No lo había pensado hasta ese momento: se acabó. La pasión que despertaba en mí colores tan fuertes como profundos se había ido como el humo que sobrevoló mi cabeza aquella noche. Ya no más hardcovers, sagas, historias.
Ya nunca volvería a emocionarme con esas puestas en página que te destrozan la cabeza, que te hace sentir mágico y que levanta tus pies diez centímetros del suelo en un éxtasis tan secreto como personal.
Y lo peor de todo es… ¿a quién comunicarle esta profunda pena como lo que realmente es para mí? Todos creen que es el mal menor, que igualmente los cómics son objetos sin valor y que otras cosas son más importantes para llorar. Pero no para mí.
Cuando la noche llega y se posa sobre todos los demás (sobre mí está siempre… siempre) me levanto y apelo a mi memoria espacial para salir del cuarto. Mientras camino ruego a Dios no tropezarme con nada que despierte a Natalia, porque enseguida se levantaría y estaría a mi lado ofreciéndome su ayuda… No, esto es algo mío.
Salgo sin mucha complicación, y atravieso el pasillo que me separa del cuarto donde solía pasar tanto tiempo tratando de decidir qué libro tomar, qué historia era la adecuada para ese momento.
Tan sólo entrando me emociono, porque el aroma que allí existe es inigualable. Llego hasta los estantes y estiro la mano, tocando uno a uno aquellos libros que habían caído en un pozo y que ya no podría disfrutar. Sus texturas, su rugosidad o suavidad, todos está allí. Recuerdo qué lugar ocupa cada uno y tomo uno pesado, enorme: estoy seguro que son los X-Men de Whedon y Cassaday, Omnibus, hardcover.
Uno de los libros que más disfruté siempre de leer. Y lo tengo allí, frente a mis ojos. Siento su peso que es casi una metáfora de el valor de lo que allí se cuenta; paso mis dedos una y otra vez por la sobre cubierta e intento recordar el dibujo de la portada. Sé que están Colossus, y Cyclops, y Logan, y varios más. Pero de a poco el recuerdo se vuelve más una intuición que una certeza, y me empieza a costar imaginarlo. Lo tengo ahí, frente a mis ojos… y no puedo verlo.
Dios mío, qué tortura. ¿Qué hacer? ¿Cómo me recupero de esto sumado a todo lo otro?
Intento volver a poner el libro en su lugar, pero los estantes están tan repletos y atiborrados que me cuesta hacer coincidir los bordes de las tapas con su exacta posición anterior. Me cuesta, tengo miedo de doblarle alguna hoja, así que lo saco e intento nuevamente. Una, dos, tres veces hasta que la frustración se vuelve ira y ahora sí veo algo que es rojo y arrojo el libro al piso y quiero llorar… y lo hago, y de pronto me asusto al sentir una mano en el hombro. Pero es Natalia, que ya está a mi lado y me abraza, y llora junto a mí.
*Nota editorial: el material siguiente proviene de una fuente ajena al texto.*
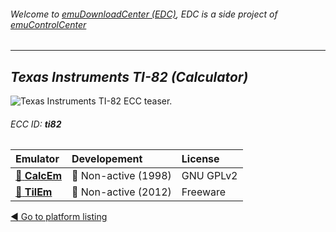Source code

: ###### Welcome to [emuDownloadCenter (EDC)](https://github.com/PhoenixInteractiveNL/emuDownloadCenter/wiki/), EDC is a side project of [emuControlCenter](https://github.com/PhoenixInteractiveNL/emuControlCenter/wiki/)
***
## _Texas Instruments TI-82 (Calculator)_
![](https://raw.githubusercontent.com/wiki/PhoenixInteractiveNL/emuDownloadCenter/images_platform/ecc_ti82_teaser.png "Texas Instruments TI-82 ECC teaser.")
###### ECC ID: **ti82**

| Emulator   | Developement        | License     |
|:-----------|:--------------------|:------------|
| [:file_folder: **CalcEm**](https://github.com/PhoenixInteractiveNL/emuDownloadCenter/wiki/Emulator-calcem#menu) | :red_circle: Non-active (1998) | GNU GPLv2 |
| [:file_folder: **TilEm**](https://github.com/PhoenixInteractiveNL/emuDownloadCenter/wiki/Emulator-tilem#menu) | :red_circle: Non-active (2012) | Freeware |

[:arrow_backward: Go to platform listing](https://github.com/PhoenixInteractiveNL/emuDownloadCenter/wiki/EDC-Platform-List)
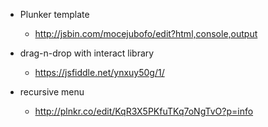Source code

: - Plunker template
  - http://jsbin.com/mocejubofo/edit?html,console,output

- drag-n-drop with interact library
  - https://jsfiddle.net/ynxuy50g/1/
  
- recursive menu
   - http://plnkr.co/edit/KqR3X5PKfuTKq7oNgTvO?p=info
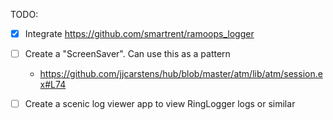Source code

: TODO:
- [x] Integrate https://github.com/smartrent/ramoops_logger
- [ ] Create a "ScreenSaver". Can use this as a pattern
  - https://github.com/jjcarstens/hub/blob/master/atm/lib/atm/session.ex#L74
- [ ] Create a scenic log viewer app to view RingLogger logs or similar

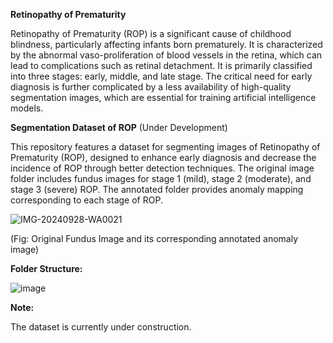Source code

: **Retinopathy of Prematurity**

Retinopathy of Prematurity (ROP) is a significant cause of childhood blindness, particularly
affecting infants born prematurely. It is characterized by the abnormal vaso-proliferation of blood
vessels in the retina, which can lead to complications such as retinal detachment. It is primarily
classified into three stages: early, middle, and late stage. The critical need for early diagnosis is
further complicated by a less availability of high-quality segmentation images, which are essential
for training artificial intelligence models.



**Segmentation Dataset of ROP** (Under Development)

This repository features a dataset for segmenting images of Retinopathy of Prematurity (ROP), designed to enhance early diagnosis and decrease the incidence of ROP through better detection techniques. The original image folder includes fundus images for stage 1 (mild), stage 2 (moderate), and stage 3 (severe) ROP. The annotated folder provides anomaly mapping corresponding to each stage of ROP.

![IMG-20240928-WA0021](https://github.com/user-attachments/assets/0ff609bc-09e2-4cf2-8d3c-d742dad9224b)

(Fig: Original Fundus Image and its corresponding annotated anomaly image)


**Folder Structure:**

![image](https://github.com/user-attachments/assets/3a30382c-87e0-43fc-984f-ed5ba1acd850)


**Note:**

The dataset is currently under construction.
De eso ya hace un año. Borges decía que no había nada mejor para el amor que quedarse ciego, porque quien está a nuestro lado se vuelve un protector incansable, que velará por nosotros todavía más de lo que supo hacerlo antes. Quizás sea cierto.
Estamos más unidos que nunca. Mi trabajo anterior tuve que dejarlo y ahora hago lo que puedo desde casa. Ella trabaja y cuando cae la tarde vuelve siempre con facturas o algo rico para merendar. Paco, mi perro piel, se encarga de traerme una y otra vez la pelota para su eterno juego.
Las tardes son cálidas. Desempolvamos la vieja silla mecedora y es un gran placer sacarla al patio cuando esa hora del silencio se adueña del barrio, y sólo se escucha el sonido de los pájaros y algún tañido herrumbrado de la vieja campana del colegio primario, donde asistí.
No sé por qué (o quizás sí) pero siempre tengo en mi regazo alguna historieta, como si en cualquier momento mi visión estuviese por volver y no quisiera que me tomase desprevenido.
Ja.
Así que cierro los ojos, me dejo bañar por el sol, escucho el suave ronquido de Paco a mi lado y abro el libro. Hundo mi nariz en él y aspiro suave, profundamente…
Ojalá pudieras ver lo que siento cuando lo hago.